** INSTRUCTIONS TO FOLLOW **
Lines before the one containing "Given away to" are left out; that line and every line after it, through the end of the records, are to be reproduced exactly.

** STUDY MATERIAL **
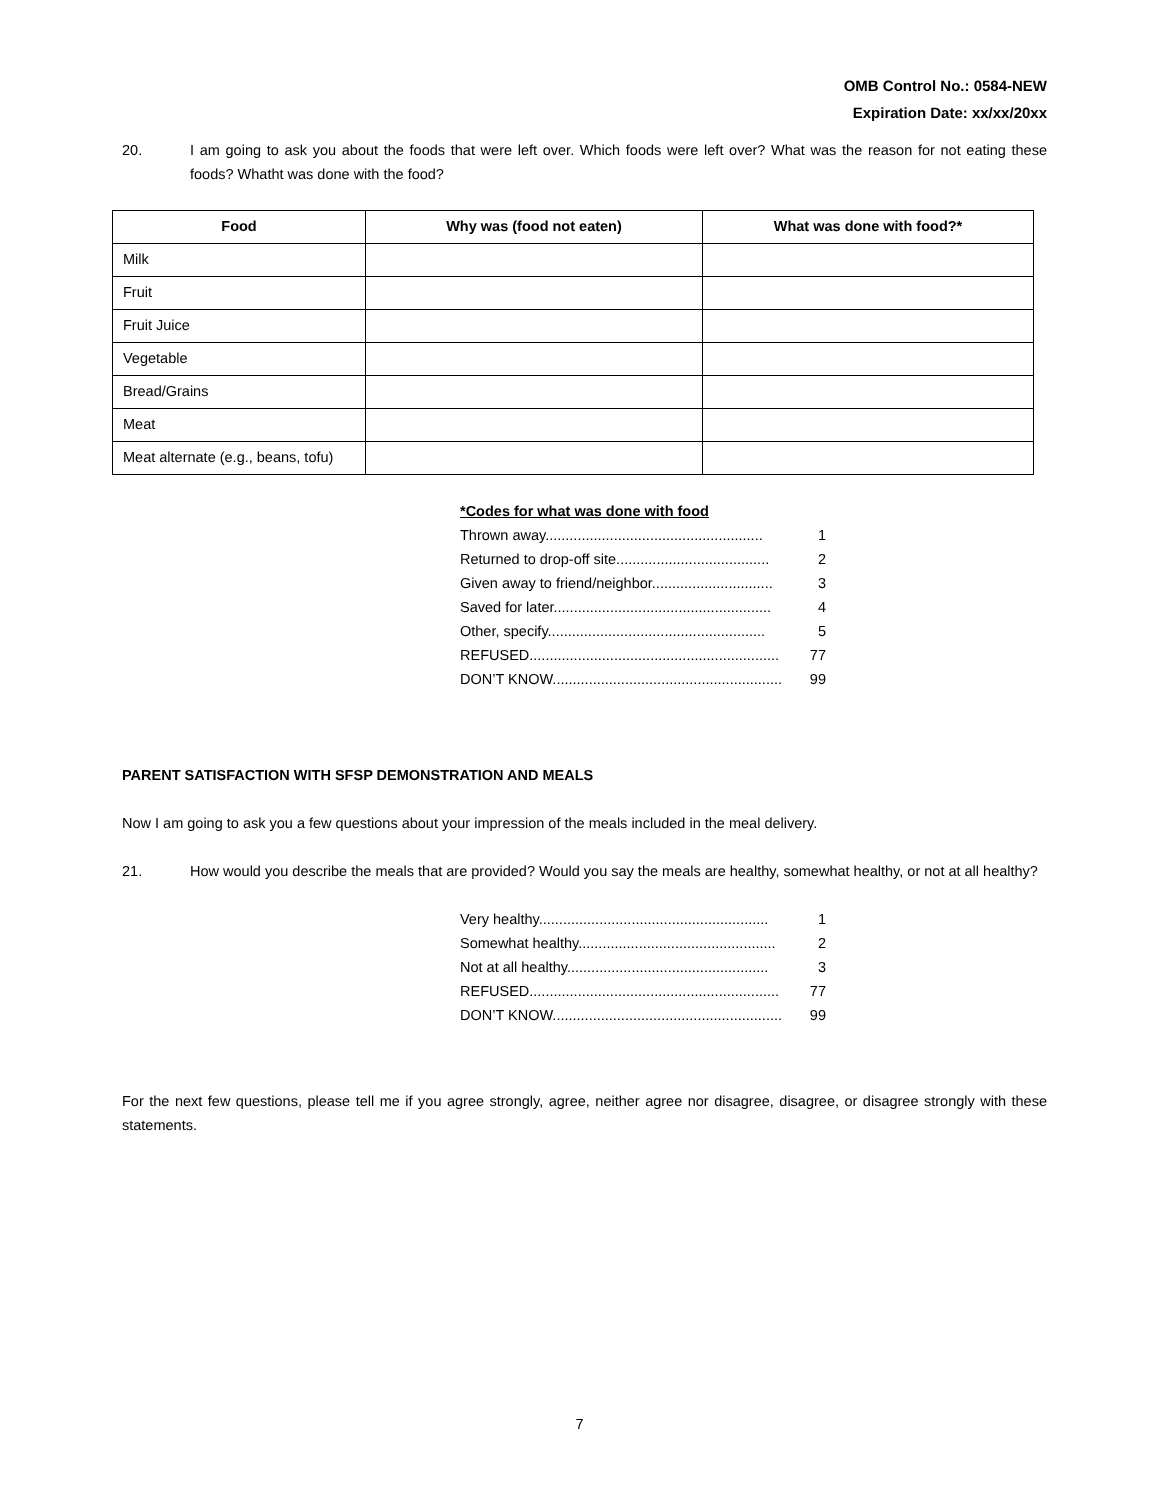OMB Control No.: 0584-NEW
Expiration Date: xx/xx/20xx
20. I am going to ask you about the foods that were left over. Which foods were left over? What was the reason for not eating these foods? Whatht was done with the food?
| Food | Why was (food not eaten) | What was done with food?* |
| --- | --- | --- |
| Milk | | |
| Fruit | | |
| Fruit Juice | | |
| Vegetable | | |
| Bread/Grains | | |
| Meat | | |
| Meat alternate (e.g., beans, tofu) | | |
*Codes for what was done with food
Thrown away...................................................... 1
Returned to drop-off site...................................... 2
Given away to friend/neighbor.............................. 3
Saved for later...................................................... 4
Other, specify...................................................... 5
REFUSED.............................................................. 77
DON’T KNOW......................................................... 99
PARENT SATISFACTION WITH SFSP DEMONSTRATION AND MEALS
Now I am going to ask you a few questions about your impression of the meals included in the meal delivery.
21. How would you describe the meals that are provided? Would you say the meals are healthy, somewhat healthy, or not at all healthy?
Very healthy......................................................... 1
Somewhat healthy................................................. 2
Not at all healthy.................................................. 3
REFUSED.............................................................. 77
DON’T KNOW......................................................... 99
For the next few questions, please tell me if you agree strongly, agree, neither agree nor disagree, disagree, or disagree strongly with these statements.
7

** YOUR RESPONSE **
Given away to friend/neighbor.............................. 3
Saved for later...................................................... 4
Other, specify...................................................... 5
REFUSED.............................................................. 77
DON’T KNOW......................................................... 99
PARENT SATISFACTION WITH SFSP DEMONSTRATION AND MEALS
Now I am going to ask you a few questions about your impression of the meals included in the meal delivery.
21. How would you describe the meals that are provided? Would you say the meals are healthy, somewhat healthy, or not at all healthy?
Very healthy......................................................... 1
Somewhat healthy................................................. 2
Not at all healthy.................................................. 3
REFUSED.............................................................. 77
DON’T KNOW......................................................... 99
For the next few questions, please tell me if you agree strongly, agree, neither agree nor disagree, disagree, or disagree strongly with these statements.
7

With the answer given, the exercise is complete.